> [Requirement]: Each line of the records has to be copied exactly, though the pictures must be left out.

> [Dataset entries]:
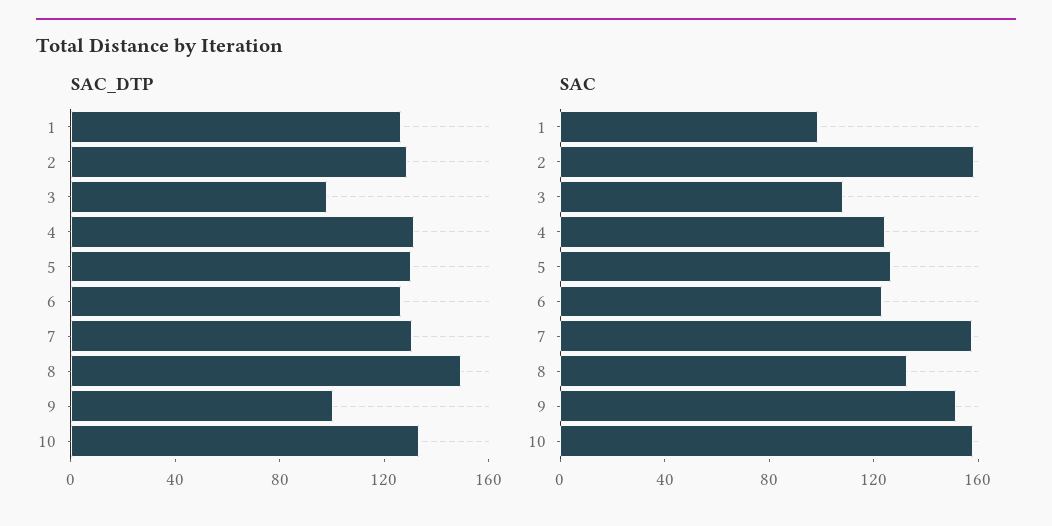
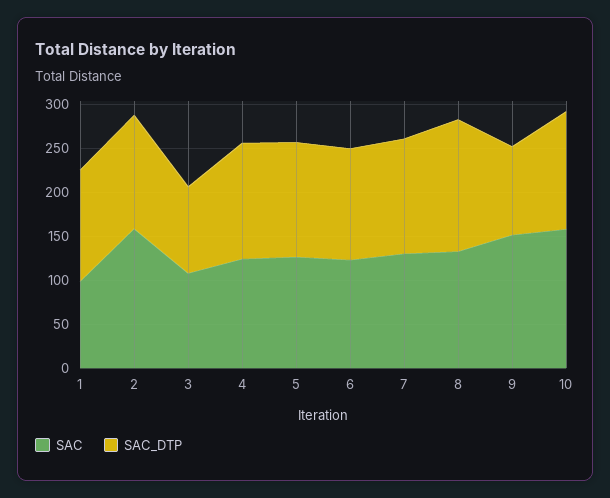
  {
    "SAC_DTP": {
      "1": 130,
      "2": 130,
      "3": 100,
      "4": 130,
      "5": 130,
      "6": 130,
      "7": 130,
      "8": 150,
      "9": 100,
      "10": 130
    },
    "SAC": {
      "1": 100,
      "2": 160,
      "3": 110,
      "4": 120,
      "5": 130,
      "6": 120,
-     "7": 160,
+     "7": 130,
      "8": 130,
      "9": 150,
      "10": 160
    }
  }

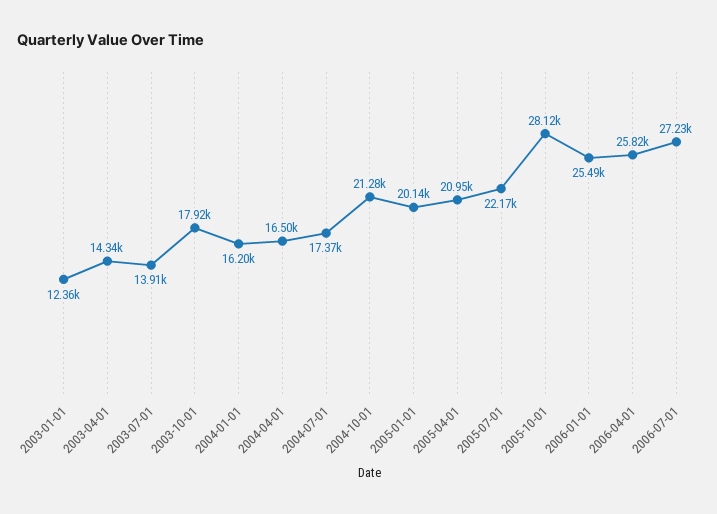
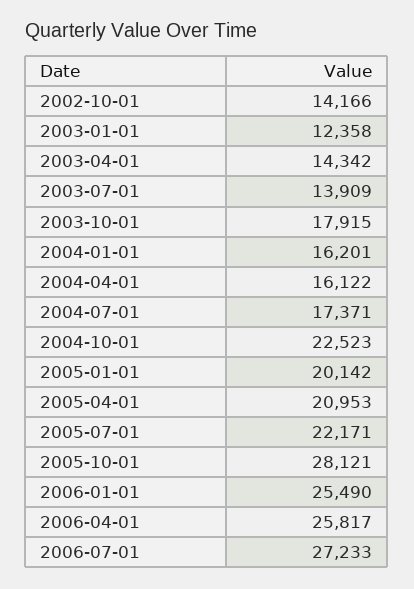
  {
    "2003-01-01": 12358,
    "2003-04-01": 14342,
    "2003-07-01": 13909,
    "2003-10-01": 17915,
    "2004-01-01": 16201,
-   "2004-04-01": 16500,
+   "2004-04-01": 16122,
    "2004-07-01": 17371,
-   "2004-10-01": 21280,
+   "2004-10-01": 22523,
    "2005-01-01": 20142,
    "2005-04-01": 20953,
    "2005-07-01": 22171,
    "2005-10-01": 28121,
    "2006-01-01": 25490,
    "2006-04-01": 25817,
-   "2006-07-01": 27233
+   "2006-07-01": 27233,
+   "2002-10-01": 14166
  }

> [Solution to the problem]:
  {
    "SAC_DTP": {
      "1": 130,
      "2": 130,
      "3": 100,
      "4": 130,
      "5": 130,
      "6": 130,
      "7": 130,
      "8": 150,
      "9": 100,
      "10": 130
    },
    "SAC": {
      "1": 100,
      "2": 160,
      "3": 110,
      "4": 120,
      "5": 130,
      "6": 120,
-     "7": 160,
+     "7": 130,
      "8": 130,
      "9": 150,
      "10": 160
    }
  }

  {
    "2003-01-01": 12358,
    "2003-04-01": 14342,
    "2003-07-01": 13909,
    "2003-10-01": 17915,
    "2004-01-01": 16201,
-   "2004-04-01": 16500,
+   "2004-04-01": 16122,
    "2004-07-01": 17371,
-   "2004-10-01": 21280,
+   "2004-10-01": 22523,
    "2005-01-01": 20142,
    "2005-04-01": 20953,
    "2005-07-01": 22171,
    "2005-10-01": 28121,
    "2006-01-01": 25490,
    "2006-04-01": 25817,
-   "2006-07-01": 27233
+   "2006-07-01": 27233,
+   "2002-10-01": 14166
  }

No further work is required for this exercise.